__Exercise goal__. Reproduce verbatim the section of the aliens forum thread below that begins with the words "## Hulaette (Jun" and ends with "the AC series?".

__Text to read__.
===============

# Aliens



## Hulaette (Jun 7, 2015)

As a lot of you should know by now I am very interested in aliens. I think it would be SO cool to have some future DLC involving alien versions of earth animals! It will also be neat to be able to enter a landed spaceship or possibly even live in one instead of boring old houses! I know it's called "Animal Crossing" for a reason, its based off of animals. But I think Nintendo should take it a step further and make an Alien Crossing DLC expansion pack. What do you think and what are you opinions? What would you like to see evolve in the AC series?


----------



## Midoriya (Jun 7, 2015)

I got to see that would be pretty cool.  Interesting idea you have there.  I would definitely buy it.


----------



## jasa11 (Jun 7, 2015)

stop spamming nobody cares

i hope u dont drive safe xoxo


----------



## Le Ham (Jun 7, 2015)

Remember the rumor about WW regarding Gulliver taking you to the moon after shooting his UFO down enough times? What if that legit happened?


----------



## Soda Fox (Jun 7, 2015)

I think that would be pretty awesome.  I would definitely buy DLC like that.



ChooChooMuffin said:


> Remember the rumor about WW regarding Gulliver taking you to the moon after shooting his UFO down enough times? What if that legit happened?



OR DLC that let you move to a village on a different planet/moon entirely.  In Wild World 





the box art makes it like the village is already on it's own planet.  So why not make some of them alien planets?  Maybe with alien types of "trees".  Or, heck, something like giant weird mushrooms instead of trees.  The possibilities would be endless and it would be even more fun to visit other people's towns because you wouldn't know what to expect.


----------



## Kaiaa (Jun 7, 2015)

===============

Dataset items:

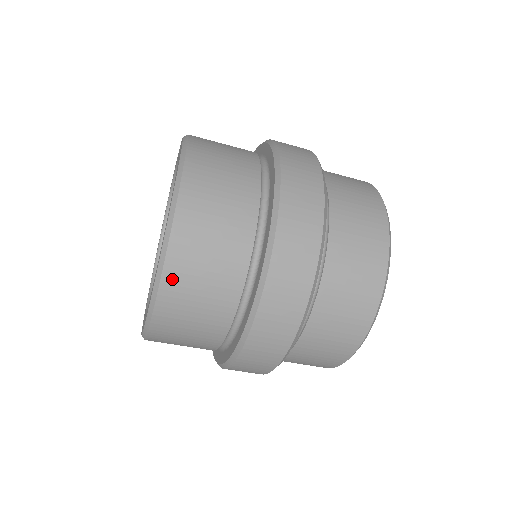
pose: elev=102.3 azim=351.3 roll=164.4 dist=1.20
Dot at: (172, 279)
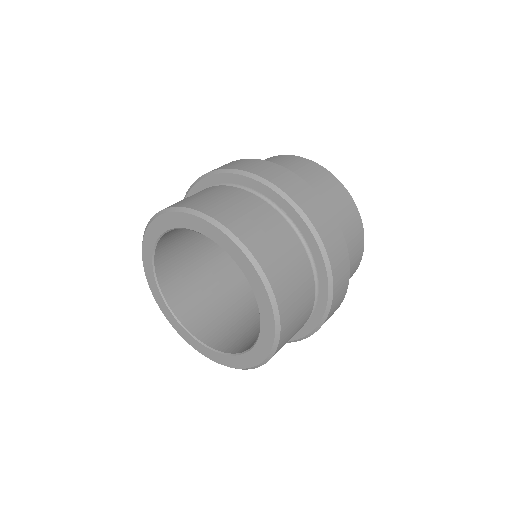
Dot at: (276, 282)
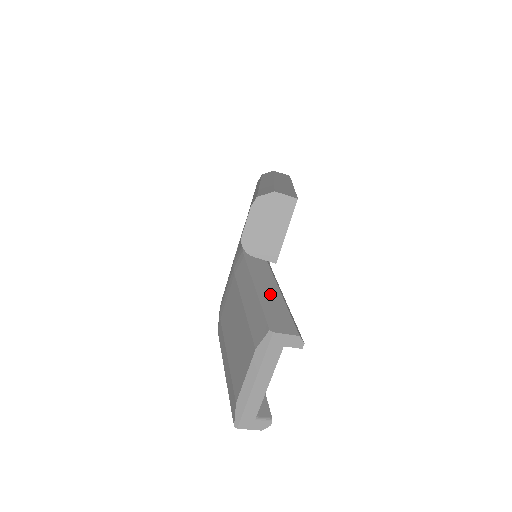
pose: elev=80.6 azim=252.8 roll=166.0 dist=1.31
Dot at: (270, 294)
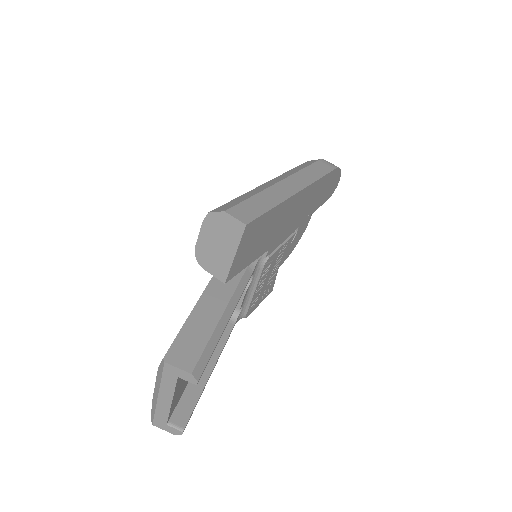
Dot at: (207, 314)
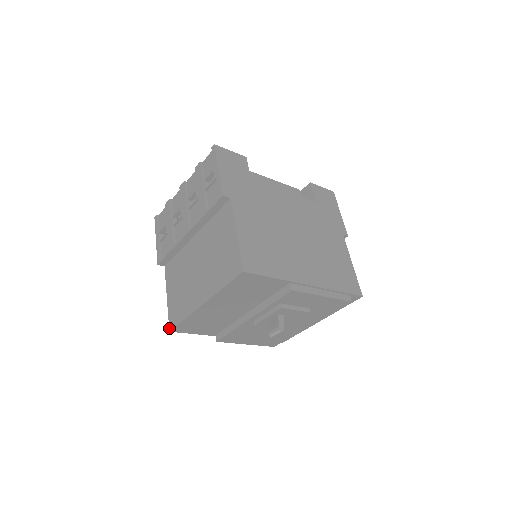
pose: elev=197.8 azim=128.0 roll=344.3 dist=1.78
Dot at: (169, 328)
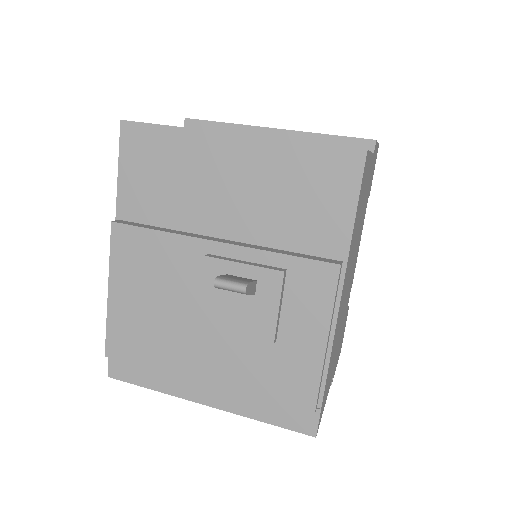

===============

__Answer to this exercise__.
## Hulaette (Jun 7, 2015)

As a lot of you should know by now I am very interested in aliens. I think it would be SO cool to have some future DLC involving alien versions of earth animals! It will also be neat to be able to enter a landed spaceship or possibly even live in one instead of boring old houses! I know it's called "Animal Crossing" for a reason, its based off of animals. But I think Nintendo should take it a step further and make an Alien Crossing DLC expansion pack. What do you think and what are you opinions? What would you like to see evolve in the AC series?